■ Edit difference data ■

'''

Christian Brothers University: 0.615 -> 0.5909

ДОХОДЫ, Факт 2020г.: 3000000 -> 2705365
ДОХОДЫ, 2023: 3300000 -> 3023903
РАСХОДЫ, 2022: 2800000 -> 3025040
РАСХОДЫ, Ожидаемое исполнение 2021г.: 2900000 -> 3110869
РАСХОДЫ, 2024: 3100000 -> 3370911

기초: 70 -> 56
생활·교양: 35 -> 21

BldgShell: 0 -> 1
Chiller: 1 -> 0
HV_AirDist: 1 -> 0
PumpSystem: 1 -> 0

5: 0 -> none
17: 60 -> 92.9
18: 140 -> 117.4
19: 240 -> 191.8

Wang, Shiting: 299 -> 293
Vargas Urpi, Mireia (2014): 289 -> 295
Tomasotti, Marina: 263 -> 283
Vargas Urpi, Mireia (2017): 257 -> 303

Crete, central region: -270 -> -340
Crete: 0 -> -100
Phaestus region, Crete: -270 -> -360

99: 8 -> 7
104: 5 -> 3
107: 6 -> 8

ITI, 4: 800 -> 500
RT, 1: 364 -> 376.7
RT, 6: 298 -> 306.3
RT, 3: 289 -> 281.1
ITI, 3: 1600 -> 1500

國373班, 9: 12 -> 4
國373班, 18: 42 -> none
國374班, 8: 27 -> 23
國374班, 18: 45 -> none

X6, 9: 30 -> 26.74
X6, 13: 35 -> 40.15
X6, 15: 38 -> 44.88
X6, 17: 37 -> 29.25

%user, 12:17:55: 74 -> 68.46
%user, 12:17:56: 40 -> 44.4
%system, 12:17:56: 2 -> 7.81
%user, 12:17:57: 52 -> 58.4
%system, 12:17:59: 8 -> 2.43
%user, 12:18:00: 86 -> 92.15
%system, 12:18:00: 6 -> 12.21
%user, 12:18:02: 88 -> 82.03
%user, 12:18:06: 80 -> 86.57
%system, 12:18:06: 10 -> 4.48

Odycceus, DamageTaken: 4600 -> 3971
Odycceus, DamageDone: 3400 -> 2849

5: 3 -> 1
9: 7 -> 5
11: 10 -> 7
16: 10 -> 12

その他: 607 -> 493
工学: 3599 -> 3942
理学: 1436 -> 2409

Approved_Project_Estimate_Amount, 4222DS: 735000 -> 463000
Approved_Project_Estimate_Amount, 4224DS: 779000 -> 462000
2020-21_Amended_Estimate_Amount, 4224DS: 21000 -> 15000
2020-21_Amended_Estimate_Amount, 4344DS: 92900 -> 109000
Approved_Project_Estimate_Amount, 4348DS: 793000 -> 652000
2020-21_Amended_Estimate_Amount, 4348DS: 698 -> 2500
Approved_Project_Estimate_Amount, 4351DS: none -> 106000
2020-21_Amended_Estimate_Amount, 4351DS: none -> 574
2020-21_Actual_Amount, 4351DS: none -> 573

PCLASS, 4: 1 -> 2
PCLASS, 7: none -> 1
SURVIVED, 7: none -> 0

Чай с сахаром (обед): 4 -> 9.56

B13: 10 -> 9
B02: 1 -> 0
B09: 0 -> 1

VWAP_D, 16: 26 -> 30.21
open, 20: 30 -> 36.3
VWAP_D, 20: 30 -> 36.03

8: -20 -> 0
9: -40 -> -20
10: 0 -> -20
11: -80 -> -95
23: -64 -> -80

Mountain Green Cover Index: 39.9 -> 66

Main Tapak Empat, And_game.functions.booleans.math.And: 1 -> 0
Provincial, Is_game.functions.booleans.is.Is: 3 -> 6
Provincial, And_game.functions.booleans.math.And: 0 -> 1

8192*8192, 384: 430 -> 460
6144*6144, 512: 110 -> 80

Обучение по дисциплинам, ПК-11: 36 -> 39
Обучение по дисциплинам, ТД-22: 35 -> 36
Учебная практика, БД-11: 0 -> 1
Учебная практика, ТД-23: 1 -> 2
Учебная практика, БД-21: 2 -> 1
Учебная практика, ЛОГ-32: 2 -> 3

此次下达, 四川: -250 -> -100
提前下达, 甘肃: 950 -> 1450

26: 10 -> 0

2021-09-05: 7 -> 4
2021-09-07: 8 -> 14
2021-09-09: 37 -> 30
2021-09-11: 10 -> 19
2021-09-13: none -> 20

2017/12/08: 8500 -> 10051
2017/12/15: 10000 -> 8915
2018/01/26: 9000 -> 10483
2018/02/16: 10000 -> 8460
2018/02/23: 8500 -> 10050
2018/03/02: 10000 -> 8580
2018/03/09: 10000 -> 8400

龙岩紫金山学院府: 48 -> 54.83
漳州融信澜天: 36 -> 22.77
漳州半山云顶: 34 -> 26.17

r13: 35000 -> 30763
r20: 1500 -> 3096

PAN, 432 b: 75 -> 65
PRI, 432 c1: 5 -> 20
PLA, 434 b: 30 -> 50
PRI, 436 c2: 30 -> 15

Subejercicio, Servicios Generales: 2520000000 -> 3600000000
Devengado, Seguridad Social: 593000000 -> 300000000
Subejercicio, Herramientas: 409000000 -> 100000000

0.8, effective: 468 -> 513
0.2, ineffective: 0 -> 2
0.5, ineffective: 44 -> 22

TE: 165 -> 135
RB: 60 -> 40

'''

■ WORK TASK ■
The required answer is each line of the data in which the word "Vargas" appears.

■ SOLUTION BELOW ■
Vargas Urpi, Mireia (2014): 289 -> 295
Vargas Urpi, Mireia (2017): 257 -> 303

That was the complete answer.